*** Data for this exercise ***

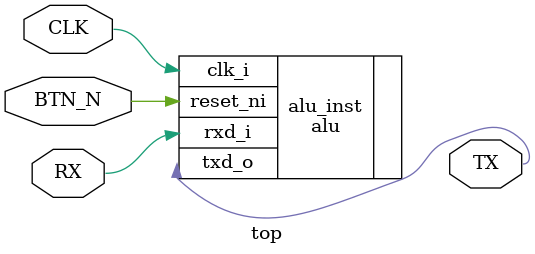
<source format=sv>

module top
    (input  CLK
    ,input  BTN_N
    ,input  RX
    ,output TX
    );

    alu
       #(.DATA_WIDTH_P(8)
        )
    alu_inst
        (.clk_i(CLK)
        ,.reset_ni(BTN_N)
        ,.rxd_i(RX)
        ,.txd_o(TX)
        );

endmodule

</source>
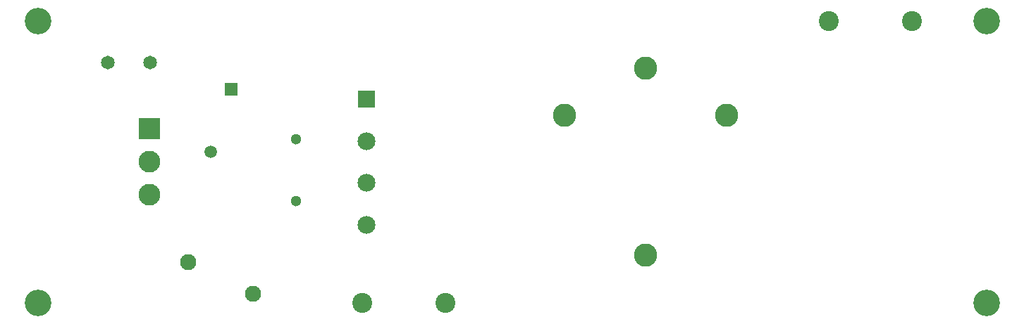
<source format=gbr>
%TF.GenerationSoftware,KiCad,Pcbnew,8.0.3*%
%TF.CreationDate,2024-08-03T11:21:45-05:00*%
%TF.ProjectId,1024A Capacitor Test PCB,31303234-4120-4436-9170-616369746f72,rev?*%
%TF.SameCoordinates,PX4a62f80PY7459280*%
%TF.FileFunction,Soldermask,Bot*%
%TF.FilePolarity,Negative*%
%FSLAX46Y46*%
G04 Gerber Fmt 4.6, Leading zero omitted, Abs format (unit mm)*
G04 Created by KiCad (PCBNEW 8.0.3) date 2024-08-03 11:21:45*
%MOMM*%
%LPD*%
G01*
G04 APERTURE LIST*
%ADD10C,3.200000*%
%ADD11C,2.800000*%
%ADD12C,2.400000*%
%ADD13R,1.515000X1.515000*%
%ADD14C,1.515000*%
%ADD15C,1.950000*%
%ADD16R,2.625000X2.625000*%
%ADD17C,2.625000*%
%ADD18C,1.650000*%
%ADD19C,1.300000*%
%ADD20R,2.145000X2.145000*%
%ADD21C,2.145000*%
G04 APERTURE END LIST*
D10*
%TO.C,H4*%
X119000000Y5000000D03*
%TD*%
%TO.C,H3*%
X119000000Y39000000D03*
%TD*%
%TO.C,H2*%
X5000000Y5000000D03*
%TD*%
%TO.C,H1*%
X5000000Y39000000D03*
%TD*%
D11*
%TO.C,C2*%
X78000000Y33250000D03*
X78000000Y10750000D03*
X87742786Y27625000D03*
X68257214Y27625000D03*
%TD*%
D12*
%TO.C,TP4*%
X54000000Y5000000D03*
%TD*%
%TO.C,TP3*%
X44000000Y5000000D03*
%TD*%
%TO.C,TP2*%
X110000000Y39000000D03*
%TD*%
%TO.C,TP1*%
X100000000Y39000000D03*
%TD*%
D13*
%TO.C,RV1*%
X28250000Y30750000D03*
D14*
X25750000Y23250000D03*
%TD*%
D15*
%TO.C,RT1*%
X23100000Y9910000D03*
X30900000Y6090000D03*
%TD*%
D16*
%TO.C,J1*%
X18450000Y26000000D03*
D17*
X18450000Y22040000D03*
X18450000Y18080000D03*
%TD*%
D18*
%TO.C,F1*%
X13460000Y34000000D03*
X18540000Y34000000D03*
%TD*%
D19*
%TO.C,C1*%
X36000000Y24750000D03*
X36000000Y17250000D03*
%TD*%
D20*
%TO.C,BR1*%
X44525000Y29575000D03*
D21*
X44525000Y24525000D03*
X44525000Y19475000D03*
X44525000Y14425000D03*
%TD*%
M02*

</source>
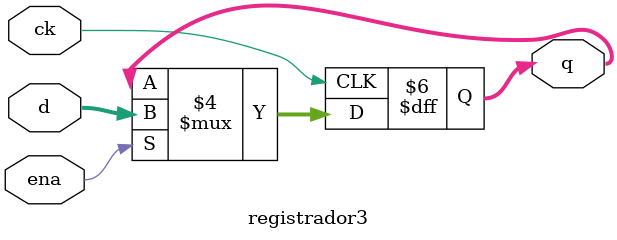
<source format=v>
module registrador1(
    input ck,
    input ena,
    input [5:0] d,
    output reg [5:0] q = 1
);

always @(posedge ck)
    if (ena == 1) 
        q <= d;
endmodule

module registrador2(
    input ck,
    input ena,
    input [5:0] d,
    output reg [5:0] q = 2
);

always @(posedge ck)
    if (ena == 1) 
        q <= d;
endmodule

module registrador3(
    input ck,
    input ena,
    input [5:0] d,
    output reg [5:0] q = 3
);

always @(posedge ck)
    if (ena == 1) 
        q <= d;
endmodule
</source>
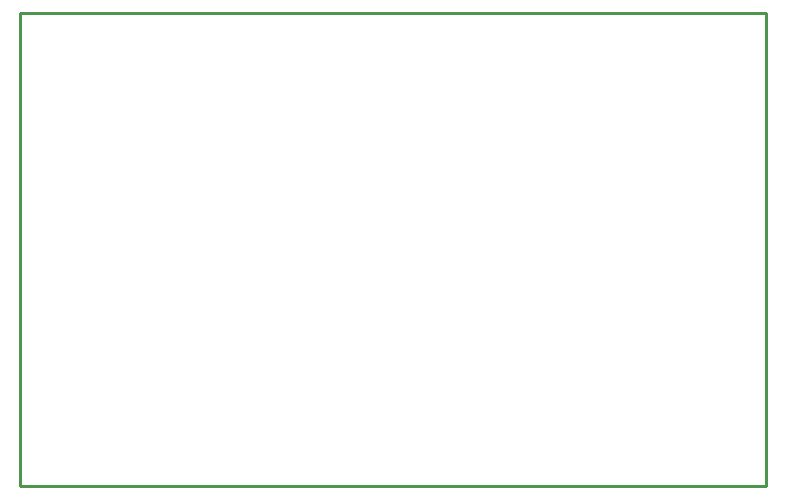
<source format=gbr>
G04 EAGLE Gerber RS-274X export*
G75*
%MOMM*%
%FSLAX34Y34*%
%LPD*%
%IN*%
%IPPOS*%
%AMOC8*
5,1,8,0,0,1.08239X$1,22.5*%
G01*
%ADD10C,0.254000*%


D10*
X0Y0D02*
X631700Y0D01*
X631700Y400000D01*
X0Y400000D01*
X0Y0D01*
M02*

</source>
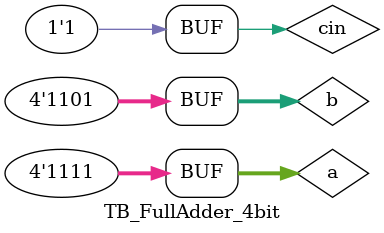
<source format=v>
`timescale 1ns / 1ps


module TB_FullAdder_4bit();
reg [3:0] a,b;
reg cin;
wire [3:0] s;
wire cout;

 FullAdder UUT_1(
    .a(a),
    .b(b),
    .cin(cin),
    .s(s),
    .cout(cout)
    );

initial begin
    a = 4'b0;
    b = 4'b0;
    cin = 4'b0;
    
    #100
    a = 4'b1011;
    b = 4'b0100;
    cin = 4'b0;
    
    #100
    a = 4'b1011;
    b = 4'b0100;
    cin = 4'b0;
    
    #100
    a = 4'b1111;
    b = 4'b1101;
    cin = 4'b1;
     
     end
endmodule

</source>
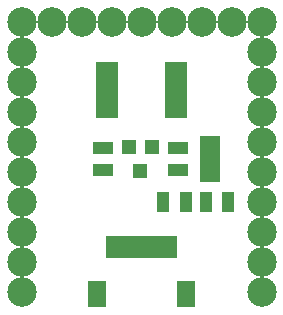
<source format=gbr>
G04 #@! TF.FileFunction,Soldermask,Top*
%FSLAX46Y46*%
G04 Gerber Fmt 4.6, Leading zero omitted, Abs format (unit mm)*
G04 Created by KiCad (PCBNEW 4.0.6) date 12/07/19 11:03:23*
%MOMM*%
%LPD*%
G01*
G04 APERTURE LIST*
%ADD10C,0.100000*%
%ADD11C,2.500000*%
%ADD12R,1.670000X1.370000*%
%ADD13R,1.200000X1.300000*%
%ADD14R,1.100000X1.700000*%
%ADD15R,1.700000X1.100000*%
%ADD16R,1.850000X0.850000*%
%ADD17R,1.000000X1.950000*%
%ADD18R,1.600000X2.200000*%
G04 APERTURE END LIST*
D10*
D11*
X161571000Y-67845000D03*
X161571000Y-70385000D03*
X161571000Y-72925000D03*
X161571000Y-75465000D03*
X161571000Y-78005000D03*
X161571000Y-80545000D03*
X161571000Y-83085000D03*
X161571000Y-85625000D03*
X161571000Y-88165000D03*
X161571000Y-65305000D03*
X159031000Y-65305000D03*
X156491000Y-65305000D03*
X153951000Y-65305000D03*
X151411000Y-65305000D03*
X148871000Y-65305000D03*
X146331000Y-65305000D03*
X143791000Y-65305000D03*
X141251000Y-65305000D03*
X141251000Y-67845000D03*
X141251000Y-70385000D03*
X141251000Y-72925000D03*
X141251000Y-75465000D03*
X141251000Y-78005000D03*
X141251000Y-80545000D03*
X141251000Y-83085000D03*
X141251000Y-85625000D03*
X141251000Y-88165000D03*
D12*
X157211000Y-75655000D03*
X157211000Y-76925000D03*
X157211000Y-78195000D03*
D13*
X152261000Y-75925000D03*
X150361000Y-75925000D03*
X151311000Y-77925000D03*
D14*
X158761000Y-80525000D03*
X156861000Y-80525000D03*
X155161000Y-80525000D03*
X153261000Y-80525000D03*
D15*
X148161000Y-77875000D03*
X148161000Y-75975000D03*
X154461000Y-75975000D03*
X154461000Y-77875000D03*
D16*
X148461000Y-69075000D03*
X148461000Y-69725000D03*
X148461000Y-70375000D03*
X148461000Y-71025000D03*
X148461000Y-71675000D03*
X148461000Y-72325000D03*
X148461000Y-72975000D03*
X154361000Y-72975000D03*
X154361000Y-72325000D03*
X154361000Y-71675000D03*
X154361000Y-71025000D03*
X154361000Y-70375000D03*
X154361000Y-69725000D03*
X154361000Y-69075000D03*
D17*
X153911000Y-84370000D03*
X152911000Y-84370000D03*
X151911000Y-84370000D03*
X150911000Y-84370000D03*
X149911000Y-84370000D03*
X148911000Y-84370000D03*
D18*
X155211000Y-88375000D03*
X147611000Y-88375000D03*
M02*

</source>
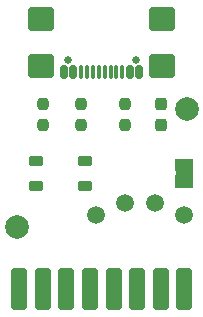
<source format=gbr>
%TF.GenerationSoftware,KiCad,Pcbnew,9.0.6-1.fc43*%
%TF.CreationDate,2025-12-11T01:18:59+10:30*%
%TF.ProjectId,fastboot_breakout,66617374-626f-46f7-945f-627265616b6f,1.1*%
%TF.SameCoordinates,Original*%
%TF.FileFunction,Soldermask,Top*%
%TF.FilePolarity,Negative*%
%FSLAX46Y46*%
G04 Gerber Fmt 4.6, Leading zero omitted, Abs format (unit mm)*
G04 Created by KiCad (PCBNEW 9.0.6-1.fc43) date 2025-12-11 01:18:59*
%MOMM*%
%LPD*%
G01*
G04 APERTURE LIST*
G04 Aperture macros list*
%AMRoundRect*
0 Rectangle with rounded corners*
0 $1 Rounding radius*
0 $2 $3 $4 $5 $6 $7 $8 $9 X,Y pos of 4 corners*
0 Add a 4 corners polygon primitive as box body*
4,1,4,$2,$3,$4,$5,$6,$7,$8,$9,$2,$3,0*
0 Add four circle primitives for the rounded corners*
1,1,$1+$1,$2,$3*
1,1,$1+$1,$4,$5*
1,1,$1+$1,$6,$7*
1,1,$1+$1,$8,$9*
0 Add four rect primitives between the rounded corners*
20,1,$1+$1,$2,$3,$4,$5,0*
20,1,$1+$1,$4,$5,$6,$7,0*
20,1,$1+$1,$6,$7,$8,$9,0*
20,1,$1+$1,$8,$9,$2,$3,0*%
%AMFreePoly0*
4,1,6,1.000000,0.000000,0.500000,-0.750000,-0.500000,-0.750000,-0.500000,0.750000,0.500000,0.750000,1.000000,0.000000,1.000000,0.000000,$1*%
%AMFreePoly1*
4,1,6,0.500000,-0.750000,-0.650000,-0.750000,-0.150000,0.000000,-0.650000,0.750000,0.500000,0.750000,0.500000,-0.750000,0.500000,-0.750000,$1*%
G04 Aperture macros list end*
%ADD10RoundRect,0.237500X-0.237500X0.250000X-0.237500X-0.250000X0.237500X-0.250000X0.237500X0.250000X0*%
%ADD11RoundRect,0.237500X-0.237500X0.300000X-0.237500X-0.300000X0.237500X-0.300000X0.237500X0.300000X0*%
%ADD12C,1.500000*%
%ADD13FreePoly0,270.000000*%
%ADD14FreePoly1,270.000000*%
%ADD15C,2.000000*%
%ADD16C,0.650000*%
%ADD17RoundRect,0.150000X0.150000X0.425000X-0.150000X0.425000X-0.150000X-0.425000X0.150000X-0.425000X0*%
%ADD18RoundRect,0.075000X0.075000X0.500000X-0.075000X0.500000X-0.075000X-0.500000X0.075000X-0.500000X0*%
%ADD19RoundRect,0.250000X0.840000X0.750000X-0.840000X0.750000X-0.840000X-0.750000X0.840000X-0.750000X0*%
%ADD20RoundRect,0.120000X-0.480000X-0.280000X0.480000X-0.280000X0.480000X0.280000X-0.480000X0.280000X0*%
%ADD21RoundRect,0.195000X0.455000X1.555000X-0.455000X1.555000X-0.455000X-1.555000X0.455000X-1.555000X0*%
G04 APERTURE END LIST*
%TO.C,JP1*%
G36*
X153342857Y-99746000D02*
G01*
X151842857Y-99746000D01*
X151842857Y-102196000D01*
X153342857Y-102196000D01*
X153342857Y-99746000D01*
G37*
%TD*%
D10*
%TO.C,R4*%
X147592857Y-95058500D03*
X147592857Y-96883500D03*
%TD*%
D11*
%TO.C,C1*%
X150592857Y-95108500D03*
X150592857Y-96833500D03*
%TD*%
D12*
%TO.C,TP4*%
X145092857Y-104471000D03*
%TD*%
D13*
%TO.C,JP1*%
X152592857Y-100246000D03*
D14*
X152592857Y-101696000D03*
%TD*%
D15*
%TO.C,FID4*%
X138392857Y-105471000D03*
%TD*%
D10*
%TO.C,R3*%
X140592857Y-95058500D03*
X140592857Y-96883500D03*
%TD*%
D16*
%TO.C,J4*%
X148482857Y-91326000D03*
X142702857Y-91326000D03*
D17*
X148792857Y-92401000D03*
X147992857Y-92401000D03*
D18*
X146842857Y-92401000D03*
X145842857Y-92401000D03*
X145342857Y-92401000D03*
X144342857Y-92401000D03*
D17*
X143192857Y-92401000D03*
X142392857Y-92401000D03*
X142392857Y-92401000D03*
X143192857Y-92401000D03*
D18*
X143842857Y-92401000D03*
X144842857Y-92401000D03*
X146342857Y-92401000D03*
X147342857Y-92401000D03*
D17*
X147992857Y-92401000D03*
X148792857Y-92401000D03*
D19*
X150702857Y-91826000D03*
X150702857Y-87896000D03*
X140482857Y-91826000D03*
X140482857Y-87896000D03*
%TD*%
D12*
%TO.C,TP3*%
X147592857Y-103471000D03*
%TD*%
D10*
%TO.C,R2*%
X143842857Y-95058500D03*
X143842857Y-96883500D03*
%TD*%
D20*
%TO.C,SW1*%
X140017857Y-99896000D03*
X144167857Y-99896000D03*
X140017857Y-102046000D03*
X144167857Y-102046000D03*
%TD*%
D12*
%TO.C,TP1*%
X150092857Y-103471000D03*
%TD*%
D15*
%TO.C,FID3*%
X152792857Y-95471000D03*
%TD*%
D12*
%TO.C,TP2*%
X152592857Y-104471000D03*
%TD*%
D21*
%TO.C,J1*%
X138592857Y-110721000D03*
X140592857Y-110721000D03*
X142592857Y-110721000D03*
X144592857Y-110721000D03*
X146592857Y-110721000D03*
X148592857Y-110721000D03*
X150592857Y-110721000D03*
X152592857Y-110721000D03*
%TD*%
M02*

</source>
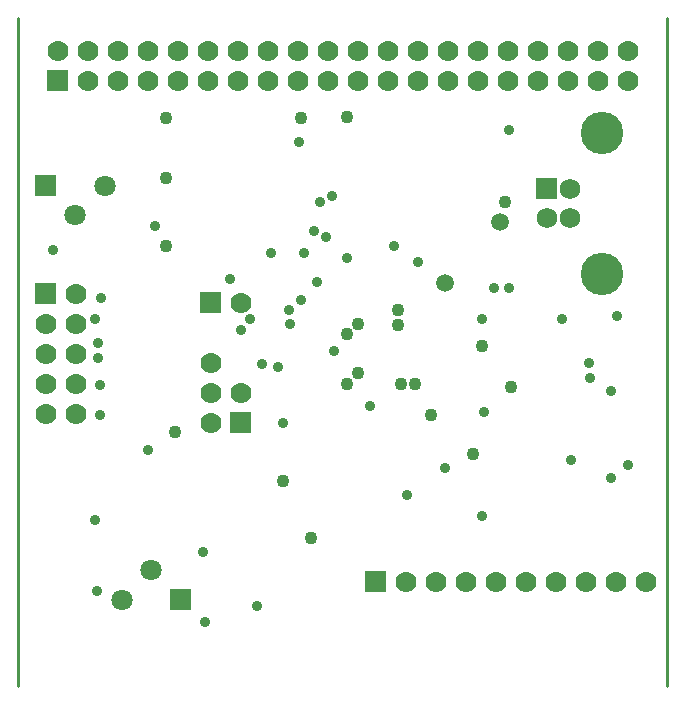
<source format=gbr>
G04 start of page 6 for group 4 idx 4 *
G04 Title: MMDVM_pog, scoring *
G04 Creator: pcb v4.0.0-ga246c150 *
G04 CreationDate: Wed Apr 26 20:29:48 2017 UTC *
G04 For: wojtek *
G04 Format: Gerber/RS-274X *
G04 PCB-Dimensions (mm): 66.29 58.42 *
G04 PCB-Coordinate-Origin: lower left *
%MOMM*%
%FSLAX43Y43*%
%LNGROUP4*%
%ADD85C,2.300*%
%ADD84C,1.000*%
%ADD83C,0.800*%
%ADD82C,0.300*%
%ADD81C,0.500*%
%ADD80C,2.750*%
%ADD79C,1.500*%
%ADD78C,0.900*%
%ADD77C,1.100*%
%ADD76C,3.600*%
%ADD75C,1.750*%
%ADD74C,1.800*%
%ADD73C,1.778*%
%ADD72C,0.002*%
%ADD71C,0.250*%
G54D71*X60594Y56992D02*Y492D01*
X5594Y56992D02*Y492D01*
G54D72*G36*
X34999Y10193D02*Y8415D01*
X36777D01*
Y10193D01*
X34999D01*
G37*
G54D73*X38428Y9304D03*
G54D74*X16878Y10280D03*
G54D72*G36*
X18478Y8680D02*Y6880D01*
X20278D01*
Y8680D01*
X18478D01*
G37*
G54D74*X14378Y7780D03*
G54D73*X40968Y9304D03*
X43508D03*
X46048D03*
X48588D03*
X51128D03*
X53668D03*
X56208D03*
X58748D03*
G54D72*G36*
X7059Y34577D02*Y32799D01*
X8837D01*
Y34577D01*
X7059D01*
G37*
G54D73*X10488Y33688D03*
X7948Y31148D03*
X10488D03*
X7948Y28608D03*
Y26068D03*
Y23528D03*
X10488Y28608D03*
Y26068D03*
Y23528D03*
G54D74*X10448Y40332D03*
G54D72*G36*
X7048Y43732D02*Y41932D01*
X8848D01*
Y43732D01*
X7048D01*
G37*
G54D74*X12948Y42832D03*
G54D72*G36*
X23569Y23655D02*Y21877D01*
X25347D01*
Y23655D01*
X23569D01*
G37*
G54D73*X21918Y22766D03*
X24458Y25306D03*
X21918D03*
Y27846D03*
G54D72*G36*
X21029Y33815D02*Y32037D01*
X22807D01*
Y33815D01*
X21029D01*
G37*
G54D73*X24458Y32926D03*
G54D72*G36*
X49491Y43453D02*Y41703D01*
X51241D01*
Y43453D01*
X49491D01*
G37*
G54D75*X50366Y40078D03*
X52366D03*
G54D76*X55066Y35328D03*
G54D75*X52366Y42578D03*
G54D76*X55066Y47328D03*
G54D72*G36*
X8075Y52611D02*Y50833D01*
X9853D01*
Y52611D01*
X8075D01*
G37*
G54D73*X8964Y54262D03*
X11504Y51722D03*
Y54262D03*
X14044Y51722D03*
Y54262D03*
X16584Y51722D03*
Y54262D03*
X19124Y51722D03*
Y54262D03*
X21664Y51722D03*
X24204D03*
X26744D03*
X21664Y54262D03*
X24204D03*
X26744D03*
X29284D03*
X31824D03*
X34364D03*
X29284Y51722D03*
X31824D03*
X34364D03*
X36904D03*
Y54262D03*
X39444Y51722D03*
X41984D03*
X44524D03*
X39444Y54262D03*
X41984D03*
X44524D03*
X47064D03*
X49604D03*
X52144D03*
X47064Y51722D03*
X49604D03*
X52144D03*
X54684D03*
Y54262D03*
X57224D03*
Y51722D03*
G54D77*X38047Y26068D03*
X39190D03*
G54D78*X44905Y14892D03*
X38555Y16670D03*
X41730Y18956D03*
G54D77*X44143Y20099D03*
G54D78*X55827Y25433D03*
Y18067D03*
G54D77*X47318Y25814D03*
G54D78*X45032Y23655D03*
G54D77*X46810Y41435D03*
G54D79*X46429Y39784D03*
G54D78*X47191Y47531D03*
X54049Y26576D03*
X53922Y27846D03*
X57224Y19210D03*
X52398Y19591D03*
G54D79*X41730Y34577D03*
G54D78*X45921Y34196D03*
X47191D03*
G54D77*X40587Y23401D03*
X44905Y29243D03*
G54D78*Y31529D03*
G54D77*X37793Y32291D03*
Y31021D03*
G54D78*X37412Y37752D03*
X39444Y36355D03*
X56335Y31783D03*
X51636Y31529D03*
X16584Y20480D03*
G54D77*X18870Y22004D03*
G54D78*X12266Y8542D03*
X12139Y14511D03*
X21410Y5875D03*
X21283Y11844D03*
X25855Y7272D03*
X12520Y23401D03*
G54D77*X33475Y26068D03*
G54D78*X28014Y22766D03*
X35380Y24163D03*
G54D77*X30427Y12987D03*
X34364Y26957D03*
X33475Y30259D03*
X34364Y31148D03*
G54D78*X32332Y28862D03*
X30935Y34704D03*
G54D77*X28014Y17813D03*
G54D78*X29538Y33180D03*
X28522Y32291D03*
X28649Y31148D03*
G54D77*X18108Y37752D03*
Y48547D03*
Y43467D03*
G54D78*X17219Y39403D03*
G54D77*X29538Y48547D03*
G54D78*X29411Y46515D03*
X30681Y39022D03*
X31697Y38514D03*
X31189Y41435D03*
X32205Y41943D03*
G54D77*X33475Y48674D03*
G54D78*Y36736D03*
X8583Y37371D03*
X29792Y37117D03*
X26998D03*
X26236Y27719D03*
X23569Y34958D03*
X24458Y30640D03*
X25220Y31529D03*
X12393Y29497D03*
Y28227D03*
X12520Y25941D03*
X12139Y31529D03*
X12647Y33307D03*
X27633Y27465D03*
G54D80*G54D81*G54D82*G54D81*G54D82*G54D81*G54D82*G54D80*G54D81*G54D83*G54D82*G54D83*G54D82*G54D81*G54D82*G54D81*G54D82*G54D80*G54D82*G54D81*G54D82*G54D81*G54D82*G54D81*G54D82*G54D81*G54D82*G54D80*G54D81*G54D82*G54D81*G54D82*G54D81*G54D82*G54D84*G54D78*G54D85*G54D78*G54D85*G54D84*M02*

</source>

*** End of Data for this exercise ***

### [Work task]
Copy out only the lines of the records above from the one with "X54049Y26576D03*" through the one with "X12139Y31529D03*", exactly as they stand, both included.

### [Result]
X54049Y26576D03*
X53922Y27846D03*
X57224Y19210D03*
X52398Y19591D03*
G54D79*X41730Y34577D03*
G54D78*X45921Y34196D03*
X47191D03*
G54D77*X40587Y23401D03*
X44905Y29243D03*
G54D78*Y31529D03*
G54D77*X37793Y32291D03*
Y31021D03*
G54D78*X37412Y37752D03*
X39444Y36355D03*
X56335Y31783D03*
X51636Y31529D03*
X16584Y20480D03*
G54D77*X18870Y22004D03*
G54D78*X12266Y8542D03*
X12139Y14511D03*
X21410Y5875D03*
X21283Y11844D03*
X25855Y7272D03*
X12520Y23401D03*
G54D77*X33475Y26068D03*
G54D78*X28014Y22766D03*
X35380Y24163D03*
G54D77*X30427Y12987D03*
X34364Y26957D03*
X33475Y30259D03*
X34364Y31148D03*
G54D78*X32332Y28862D03*
X30935Y34704D03*
G54D77*X28014Y17813D03*
G54D78*X29538Y33180D03*
X28522Y32291D03*
X28649Y31148D03*
G54D77*X18108Y37752D03*
Y48547D03*
Y43467D03*
G54D78*X17219Y39403D03*
G54D77*X29538Y48547D03*
G54D78*X29411Y46515D03*
X30681Y39022D03*
X31697Y38514D03*
X31189Y41435D03*
X32205Y41943D03*
G54D77*X33475Y48674D03*
G54D78*Y36736D03*
X8583Y37371D03*
X29792Y37117D03*
X26998D03*
X26236Y27719D03*
X23569Y34958D03*
X24458Y30640D03*
X25220Y31529D03*
X12393Y29497D03*
Y28227D03*
X12520Y25941D03*
X12139Y31529D03*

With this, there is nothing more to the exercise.